December 13, 2017

Spitting at the Tree with Dolly and Kenny

My earliest Christmas memories include cutting down our own Christmas tree in the woods near our home. The tree was usually so tall and heavy, that traditional tree stands were not up to supporting it.  So my dad, the engineer, would suspend the tree from the ceiling with high strength fishing line. This had the amusing side effect of making the tree rotateable, like a drug store comic book rack. 

It would be decorated to the sounds of Dolly Parton and Kenny Rogers (who none of us listened to outside the season) with my three older brothers and sisters.  I remember that my oldest brother and sister were usually tasked with the tinsel because it only looked good when placed on one strand at a time and they were the only ones who had the patience.  At the bottom of the box of decorations was a string of blue plastic beads. My brother taught me how to bite off a bead and spit it at the tree trying to hit the metal ornaments, which would yield a rewarding ding if one’s aim was sure.  This activity was frowned upon by my parents, but it was hard for them to get too angry about it, since it was sort of funny and wrapped in years of nostalgic mischief.

These were purely happy days for me.  The season, our family rituals, and the senses connected to them are well guarded sources of warmth for me.  To this day, I only listen to Dolly and Kenny’s Christmas songs when I’m alone.  My relationship to these songs, and the high octane happy memories they inspire are private. I’m protecting them, but from what, I’m not sure.  It’s not that I’m worried about the ridicule from wife or kids (which would surely come). It’s something more sacred than that.  Those are holy days—tucked away in our upstate New York farmhouse, with snow falling outside the bay window.  If our family were a tv show today, it’d be labeled “normcore” by some clever critic.  There were miracles involving surprise gifts that we were told “we just couldn’t afford this year”. There were acts of kindness directed toward our family in hard times, and to other people by our family.   And there was mystery. 

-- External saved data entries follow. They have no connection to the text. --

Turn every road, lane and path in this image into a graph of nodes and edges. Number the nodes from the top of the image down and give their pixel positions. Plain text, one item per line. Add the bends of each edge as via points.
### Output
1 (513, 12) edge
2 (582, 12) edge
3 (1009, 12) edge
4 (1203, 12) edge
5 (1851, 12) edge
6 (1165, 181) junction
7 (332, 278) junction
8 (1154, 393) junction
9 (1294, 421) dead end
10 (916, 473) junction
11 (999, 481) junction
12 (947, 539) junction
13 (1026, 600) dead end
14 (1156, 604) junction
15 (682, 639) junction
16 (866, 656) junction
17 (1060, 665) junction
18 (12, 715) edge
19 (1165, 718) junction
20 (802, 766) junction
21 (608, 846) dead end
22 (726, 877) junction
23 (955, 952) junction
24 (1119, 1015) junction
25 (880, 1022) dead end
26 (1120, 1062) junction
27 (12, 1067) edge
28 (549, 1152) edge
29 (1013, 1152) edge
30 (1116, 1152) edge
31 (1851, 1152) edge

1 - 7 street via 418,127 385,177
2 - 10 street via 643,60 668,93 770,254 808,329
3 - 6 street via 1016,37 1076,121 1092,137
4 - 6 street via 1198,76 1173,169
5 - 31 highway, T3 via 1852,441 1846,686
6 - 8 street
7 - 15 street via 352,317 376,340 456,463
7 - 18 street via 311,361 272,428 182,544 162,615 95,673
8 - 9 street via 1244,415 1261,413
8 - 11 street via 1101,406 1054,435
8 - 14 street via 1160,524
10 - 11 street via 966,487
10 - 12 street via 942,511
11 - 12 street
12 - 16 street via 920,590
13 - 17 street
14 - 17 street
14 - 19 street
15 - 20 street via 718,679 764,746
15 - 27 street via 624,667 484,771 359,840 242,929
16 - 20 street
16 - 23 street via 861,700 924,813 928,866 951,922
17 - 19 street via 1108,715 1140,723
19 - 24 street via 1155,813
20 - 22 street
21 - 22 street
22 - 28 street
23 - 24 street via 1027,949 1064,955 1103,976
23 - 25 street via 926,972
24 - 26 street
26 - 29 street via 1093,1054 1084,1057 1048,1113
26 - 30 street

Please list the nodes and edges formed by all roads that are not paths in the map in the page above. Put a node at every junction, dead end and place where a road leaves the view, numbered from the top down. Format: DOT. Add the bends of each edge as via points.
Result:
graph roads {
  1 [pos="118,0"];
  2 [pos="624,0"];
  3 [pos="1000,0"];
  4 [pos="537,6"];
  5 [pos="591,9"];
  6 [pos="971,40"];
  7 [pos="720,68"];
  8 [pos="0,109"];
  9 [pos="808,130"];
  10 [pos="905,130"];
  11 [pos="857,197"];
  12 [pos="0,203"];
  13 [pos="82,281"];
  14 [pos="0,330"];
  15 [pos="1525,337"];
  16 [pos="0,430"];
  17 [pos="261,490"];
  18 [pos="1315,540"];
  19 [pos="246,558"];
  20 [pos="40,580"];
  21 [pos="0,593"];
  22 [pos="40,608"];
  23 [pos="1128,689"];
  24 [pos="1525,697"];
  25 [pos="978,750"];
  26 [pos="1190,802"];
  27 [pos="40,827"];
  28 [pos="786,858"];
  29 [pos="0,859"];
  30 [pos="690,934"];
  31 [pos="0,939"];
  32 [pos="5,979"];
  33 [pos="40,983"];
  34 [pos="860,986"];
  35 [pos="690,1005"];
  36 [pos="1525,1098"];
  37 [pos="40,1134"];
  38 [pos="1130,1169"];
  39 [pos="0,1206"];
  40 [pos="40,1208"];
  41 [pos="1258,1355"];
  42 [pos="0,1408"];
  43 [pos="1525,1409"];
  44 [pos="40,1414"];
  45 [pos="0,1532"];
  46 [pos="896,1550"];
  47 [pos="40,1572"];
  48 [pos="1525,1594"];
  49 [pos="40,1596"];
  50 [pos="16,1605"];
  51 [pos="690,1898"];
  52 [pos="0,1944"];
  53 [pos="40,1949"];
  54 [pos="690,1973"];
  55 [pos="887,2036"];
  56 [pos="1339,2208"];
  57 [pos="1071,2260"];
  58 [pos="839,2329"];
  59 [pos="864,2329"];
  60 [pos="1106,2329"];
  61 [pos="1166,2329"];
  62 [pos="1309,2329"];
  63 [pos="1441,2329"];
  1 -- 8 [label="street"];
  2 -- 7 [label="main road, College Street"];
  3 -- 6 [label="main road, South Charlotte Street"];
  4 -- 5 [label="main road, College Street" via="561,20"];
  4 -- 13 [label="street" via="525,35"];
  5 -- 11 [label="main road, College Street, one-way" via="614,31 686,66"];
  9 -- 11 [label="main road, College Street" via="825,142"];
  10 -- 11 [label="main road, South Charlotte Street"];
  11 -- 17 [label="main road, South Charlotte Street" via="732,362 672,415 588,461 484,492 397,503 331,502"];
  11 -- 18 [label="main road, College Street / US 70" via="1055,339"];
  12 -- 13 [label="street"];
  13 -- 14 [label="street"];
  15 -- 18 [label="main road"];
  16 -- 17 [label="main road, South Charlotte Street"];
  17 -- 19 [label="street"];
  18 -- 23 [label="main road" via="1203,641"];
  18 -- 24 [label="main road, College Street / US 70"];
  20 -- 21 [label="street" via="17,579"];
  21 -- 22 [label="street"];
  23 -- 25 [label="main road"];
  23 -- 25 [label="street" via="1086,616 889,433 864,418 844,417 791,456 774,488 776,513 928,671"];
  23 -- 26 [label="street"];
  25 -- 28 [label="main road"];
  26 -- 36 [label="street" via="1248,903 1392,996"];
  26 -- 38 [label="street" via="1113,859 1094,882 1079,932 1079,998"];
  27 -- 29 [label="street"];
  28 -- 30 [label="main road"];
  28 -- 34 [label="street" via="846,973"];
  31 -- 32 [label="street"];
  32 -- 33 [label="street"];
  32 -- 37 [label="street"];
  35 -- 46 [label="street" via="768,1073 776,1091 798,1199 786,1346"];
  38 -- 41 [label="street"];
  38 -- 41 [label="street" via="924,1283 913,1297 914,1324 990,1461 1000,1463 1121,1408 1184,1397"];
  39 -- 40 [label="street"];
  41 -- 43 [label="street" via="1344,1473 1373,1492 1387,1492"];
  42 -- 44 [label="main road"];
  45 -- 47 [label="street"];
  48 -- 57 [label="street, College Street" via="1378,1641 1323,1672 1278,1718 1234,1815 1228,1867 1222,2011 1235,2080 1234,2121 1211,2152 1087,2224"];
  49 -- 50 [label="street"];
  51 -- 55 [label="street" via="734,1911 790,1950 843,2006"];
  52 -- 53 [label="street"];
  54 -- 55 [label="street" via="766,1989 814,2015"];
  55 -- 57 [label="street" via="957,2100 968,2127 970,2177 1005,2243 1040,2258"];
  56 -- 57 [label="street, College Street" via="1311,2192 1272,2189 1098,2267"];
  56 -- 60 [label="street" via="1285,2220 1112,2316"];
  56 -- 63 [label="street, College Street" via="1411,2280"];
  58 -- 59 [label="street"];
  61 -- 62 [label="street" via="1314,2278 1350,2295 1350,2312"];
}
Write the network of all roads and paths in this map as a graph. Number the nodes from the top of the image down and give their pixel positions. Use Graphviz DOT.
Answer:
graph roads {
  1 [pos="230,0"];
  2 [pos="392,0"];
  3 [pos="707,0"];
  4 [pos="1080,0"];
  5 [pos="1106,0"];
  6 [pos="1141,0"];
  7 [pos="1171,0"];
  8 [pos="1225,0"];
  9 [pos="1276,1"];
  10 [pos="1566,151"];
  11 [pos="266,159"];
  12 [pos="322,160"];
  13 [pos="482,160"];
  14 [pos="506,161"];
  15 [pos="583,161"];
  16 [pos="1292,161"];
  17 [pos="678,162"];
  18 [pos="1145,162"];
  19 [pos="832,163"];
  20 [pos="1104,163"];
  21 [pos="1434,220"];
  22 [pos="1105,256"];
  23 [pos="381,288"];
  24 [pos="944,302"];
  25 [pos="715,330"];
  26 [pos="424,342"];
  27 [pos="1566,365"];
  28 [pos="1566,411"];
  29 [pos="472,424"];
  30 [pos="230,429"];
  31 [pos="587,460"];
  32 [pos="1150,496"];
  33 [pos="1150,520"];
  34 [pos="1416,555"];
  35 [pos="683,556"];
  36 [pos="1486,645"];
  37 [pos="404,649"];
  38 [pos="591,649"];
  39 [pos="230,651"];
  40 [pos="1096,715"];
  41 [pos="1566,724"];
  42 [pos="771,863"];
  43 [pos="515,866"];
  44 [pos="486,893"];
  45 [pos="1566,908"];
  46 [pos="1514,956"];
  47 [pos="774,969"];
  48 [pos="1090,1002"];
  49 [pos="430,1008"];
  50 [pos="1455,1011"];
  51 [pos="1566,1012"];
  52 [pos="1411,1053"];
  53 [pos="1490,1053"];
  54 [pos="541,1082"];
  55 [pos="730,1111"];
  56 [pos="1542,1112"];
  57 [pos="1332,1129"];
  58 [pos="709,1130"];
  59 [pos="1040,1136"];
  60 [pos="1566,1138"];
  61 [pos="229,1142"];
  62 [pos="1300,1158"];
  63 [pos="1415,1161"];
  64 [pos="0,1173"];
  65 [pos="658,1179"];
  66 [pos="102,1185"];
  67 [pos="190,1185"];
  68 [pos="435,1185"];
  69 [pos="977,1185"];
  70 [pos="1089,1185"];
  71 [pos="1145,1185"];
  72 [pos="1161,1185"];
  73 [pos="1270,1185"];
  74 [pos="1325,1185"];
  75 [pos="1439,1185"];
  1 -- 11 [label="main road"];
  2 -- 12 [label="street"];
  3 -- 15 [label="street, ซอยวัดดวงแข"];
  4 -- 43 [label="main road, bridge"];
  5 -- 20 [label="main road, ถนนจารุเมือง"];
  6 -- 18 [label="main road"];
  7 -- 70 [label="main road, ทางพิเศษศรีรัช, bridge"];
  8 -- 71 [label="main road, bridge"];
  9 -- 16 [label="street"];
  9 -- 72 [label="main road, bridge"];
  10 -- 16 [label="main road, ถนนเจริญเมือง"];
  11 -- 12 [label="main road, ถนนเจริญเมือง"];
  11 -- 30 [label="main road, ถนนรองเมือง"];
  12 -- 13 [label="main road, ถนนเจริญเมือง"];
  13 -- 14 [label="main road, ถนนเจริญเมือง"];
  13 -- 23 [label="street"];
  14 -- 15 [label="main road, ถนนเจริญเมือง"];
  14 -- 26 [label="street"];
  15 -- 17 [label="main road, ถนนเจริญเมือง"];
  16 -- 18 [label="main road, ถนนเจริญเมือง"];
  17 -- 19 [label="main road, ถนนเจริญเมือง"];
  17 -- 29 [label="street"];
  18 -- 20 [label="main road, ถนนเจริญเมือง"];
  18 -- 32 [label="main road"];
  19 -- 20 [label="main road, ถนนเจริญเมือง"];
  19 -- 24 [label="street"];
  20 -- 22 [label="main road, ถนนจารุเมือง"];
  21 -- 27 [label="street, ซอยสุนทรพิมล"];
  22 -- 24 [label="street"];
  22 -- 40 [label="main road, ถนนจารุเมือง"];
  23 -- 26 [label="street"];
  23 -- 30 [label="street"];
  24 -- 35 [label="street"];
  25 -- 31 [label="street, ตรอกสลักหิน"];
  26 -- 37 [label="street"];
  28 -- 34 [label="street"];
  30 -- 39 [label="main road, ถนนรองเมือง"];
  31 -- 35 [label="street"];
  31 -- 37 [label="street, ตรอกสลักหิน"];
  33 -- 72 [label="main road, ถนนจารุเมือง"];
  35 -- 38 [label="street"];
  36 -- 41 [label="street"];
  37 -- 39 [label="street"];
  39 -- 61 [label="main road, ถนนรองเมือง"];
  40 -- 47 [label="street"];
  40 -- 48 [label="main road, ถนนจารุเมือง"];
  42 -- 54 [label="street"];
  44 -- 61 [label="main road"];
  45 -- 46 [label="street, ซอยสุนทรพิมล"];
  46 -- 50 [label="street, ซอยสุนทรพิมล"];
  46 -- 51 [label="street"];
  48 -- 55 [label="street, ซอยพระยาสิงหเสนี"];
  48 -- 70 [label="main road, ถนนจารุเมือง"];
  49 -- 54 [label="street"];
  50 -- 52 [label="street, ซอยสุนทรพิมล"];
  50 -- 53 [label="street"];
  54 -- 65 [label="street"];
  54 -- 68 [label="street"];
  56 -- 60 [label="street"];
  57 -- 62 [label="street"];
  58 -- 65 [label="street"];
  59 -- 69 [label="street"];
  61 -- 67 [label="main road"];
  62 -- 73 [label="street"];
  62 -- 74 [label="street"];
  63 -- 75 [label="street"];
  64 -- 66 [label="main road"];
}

I remember sitting on the couch staring deep into our enormous suspended tree imagining I was two inches tall and exploring it’s branches like a Christmas spelunker.  I dreamed of eating enormous popcorn pieces that were strung with cranberries around the tree and looking at my reflection in the silver ornaments, only slightly dented by plastic bead projectiles. 

Even now, as I recall these sugarplum fantasies, I’m a bit ashamed.  I know very few people had it this good. So there’s some guilt about enjoying such a lavishly rich happiness, when so many I’m close to were living hand-to-mouth when it came to happy moments.  

Perhaps it’s because I know that the memories are wrapped in sentimental selectivity.  That they don’t include my parents’ nearly constant worry about finances as my dad’s job seemed to always be gone or in jeopardy around the holidays.  They don’t include one of my sibling’s complex struggles with mental health and identity issues that none of us fully understood. 

Happiness guild and nostalgic white-washing aside, there’s a kernel of something real there.  The love in that home was good. It was done right.  And the flame of that love is at the heart of the dad and husband I try to be. It’s the driving image in the home I want to create for my family. 

And maybe that’s why I am ashamed.  Hard-earned wisdom and unsolicited world-weariness have left that flame a weak flicker.  It might just be easier to forget that place existed—to believe that the spinning tree and bay window were merely fantasies, fables. I’ve seen too much pain in my life and the lives of others to indulge in such childhood fantasies. I should know better. And so, I secretly delight in Dolly Parton’s country giggles and Kenny Roger’s bourbon-smooth crooning alone.  They are just for me.  Dolly sings:

I believe that everything in life is what it's meant to be
I believe there is a God somewhere although he's hard to see…
I believe in Santa Claus, and I believe in you.

When I hear these songs I feel like a child, far too old to believe in Santa, straining to hear sleigh bells.  Straining to believe.